Wie kommt Radon ins Gebäude?
Das radioaktive Edelgas Radon entsteht beim natürlichen Zerfall von Uran im Boden und steigt zur Erdoberfläche auf. Je nach Bodenbeschaffenheit und geologischer Formation kommt es in unterschiedlicher Konzentration vor. Es reichert sich in der Bodenluft an. Durch das Steigen von warmer Luft im Haus entsteht ein Kamineffekt. Dieser kann radonreiche Luft aus dem Untergrund durch die undichte Gebäudehülle ins Innere saugen. Undichte Stellen können z.B. ein im Haus liegender Brunnenschacht, Pumpensumpf, Sickergrube oder Abläufe sein, Rohr- und Leitungsdurchführungen, Risse im Boden und in Wänden oder auch materialbedingte Undichtigkeiten z.B. Hohlziegel, Erdwärmetauscher etc.

### Übungsmaterial:

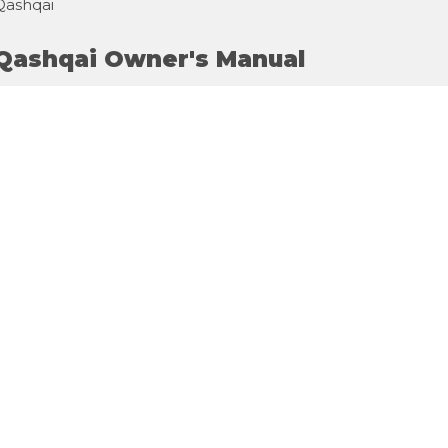
Qashqai
 Qashqai Owner's Manual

### Aufgabe:
Wodurch entsteht laut dem Text über Radon im Haus ein Kamineffekt? Verwende zur Beantwortung nur den Text.

### Antwort:
Durch das Steigen von warmer Luft im Haus.